# What you will do
Output only the lines below from the one containing "neck: (342, 188)" to the one containing "left back paw: (160, 203)", exactly as written, both ends kept.

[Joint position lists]
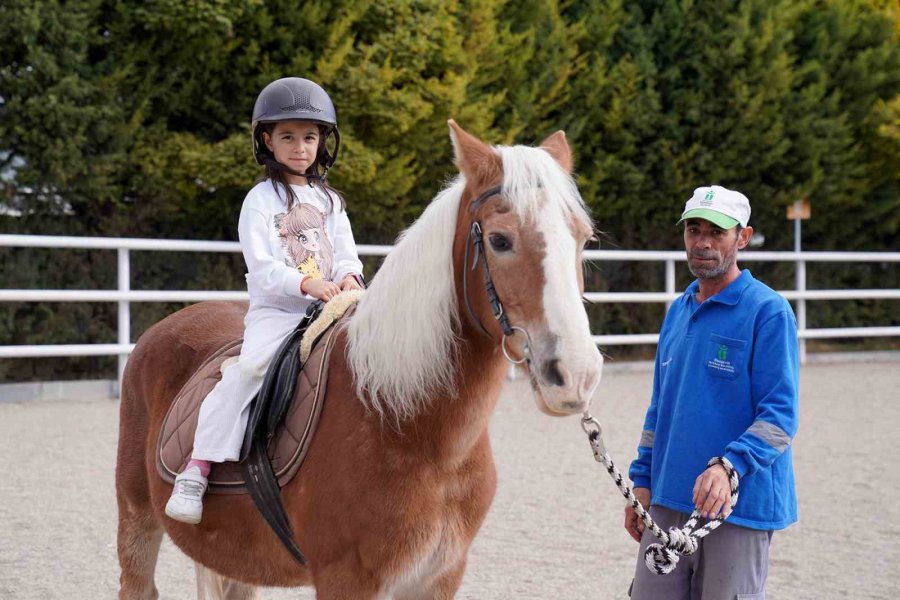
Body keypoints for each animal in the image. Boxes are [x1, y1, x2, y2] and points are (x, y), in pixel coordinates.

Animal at [114, 122, 604, 600]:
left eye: (583, 238)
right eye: (500, 240)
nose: (575, 375)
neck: (405, 423)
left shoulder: (439, 577)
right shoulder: (346, 579)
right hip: (137, 517)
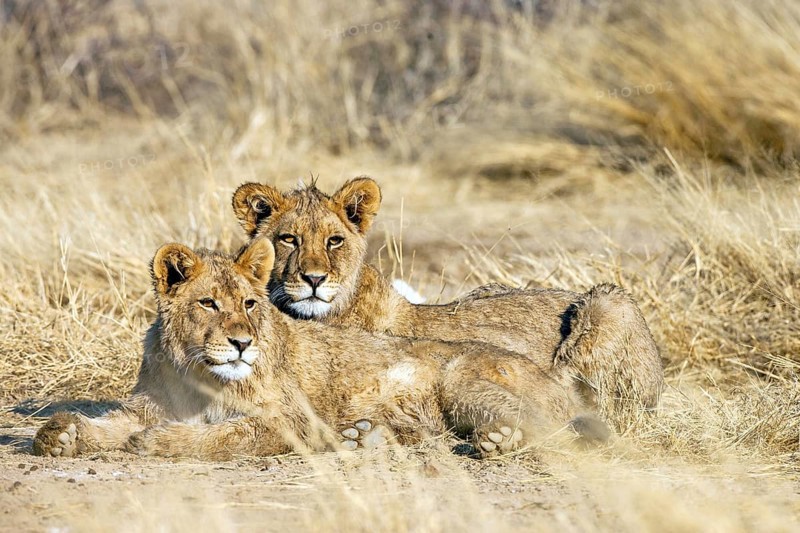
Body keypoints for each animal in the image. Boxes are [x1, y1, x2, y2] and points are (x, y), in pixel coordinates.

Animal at [33, 238, 605, 461]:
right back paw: (364, 437)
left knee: (552, 429)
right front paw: (61, 434)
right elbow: (111, 423)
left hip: (461, 376)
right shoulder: (148, 405)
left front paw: (161, 443)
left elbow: (225, 437)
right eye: (208, 303)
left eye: (249, 303)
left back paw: (497, 441)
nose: (241, 343)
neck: (195, 374)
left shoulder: (291, 420)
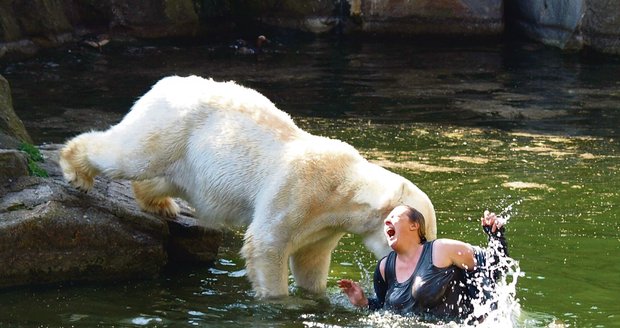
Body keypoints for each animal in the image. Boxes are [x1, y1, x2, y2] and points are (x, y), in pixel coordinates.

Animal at [58, 75, 436, 300]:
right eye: (423, 233)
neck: (342, 188)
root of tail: (163, 83)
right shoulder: (298, 191)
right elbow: (267, 243)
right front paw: (278, 300)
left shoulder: (324, 227)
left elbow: (310, 260)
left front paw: (315, 296)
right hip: (172, 125)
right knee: (131, 154)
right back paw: (76, 170)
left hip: (187, 155)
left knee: (163, 175)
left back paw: (160, 203)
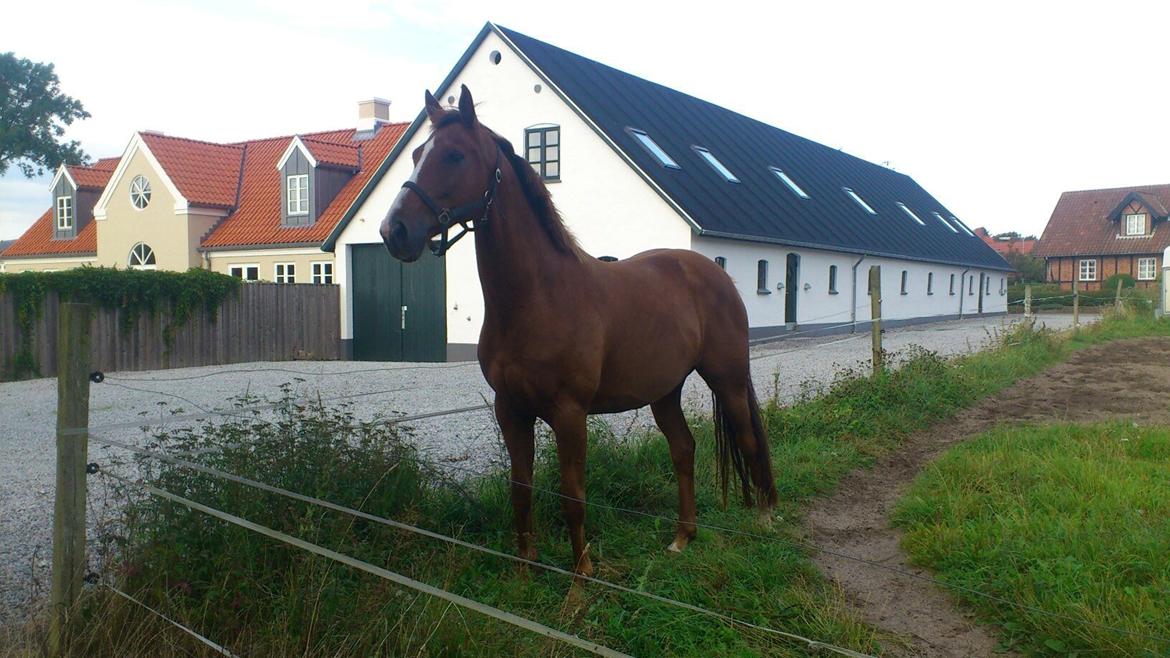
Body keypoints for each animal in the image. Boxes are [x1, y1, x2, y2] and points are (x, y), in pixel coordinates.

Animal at [381, 86, 776, 573]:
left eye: (454, 155)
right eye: (417, 154)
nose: (394, 230)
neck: (536, 298)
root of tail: (716, 272)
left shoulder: (569, 414)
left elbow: (573, 497)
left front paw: (581, 576)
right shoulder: (511, 409)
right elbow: (521, 490)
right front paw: (526, 569)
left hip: (728, 380)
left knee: (749, 440)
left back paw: (764, 520)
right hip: (665, 390)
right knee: (683, 450)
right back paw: (683, 537)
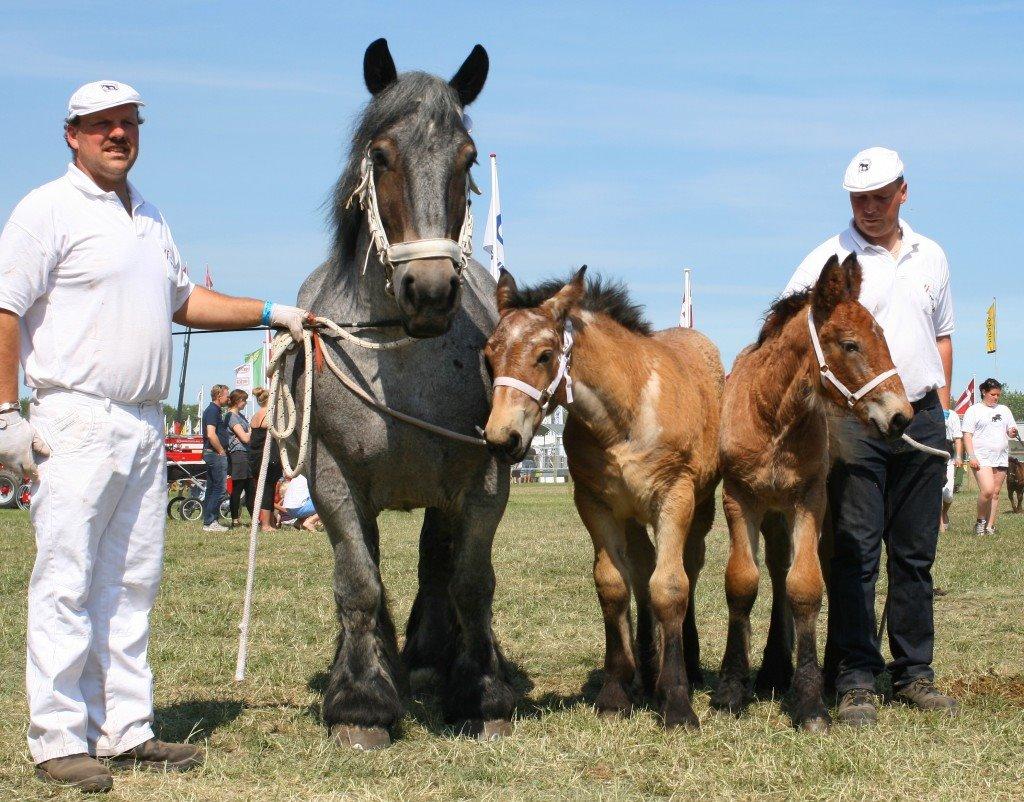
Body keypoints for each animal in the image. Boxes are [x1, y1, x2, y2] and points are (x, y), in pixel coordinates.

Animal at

# Response to the exercise
neck: (342, 188)
root of tail: (163, 83)
right shoulder: (298, 191)
right elbow: (267, 243)
right front paw: (278, 300)
left shoulder: (324, 227)
left elbow: (310, 260)
left front paw: (315, 296)
right hip: (172, 125)
right knee: (131, 154)
right back paw: (76, 170)
left hip: (187, 155)
left knee: (163, 175)
left back paw: (160, 203)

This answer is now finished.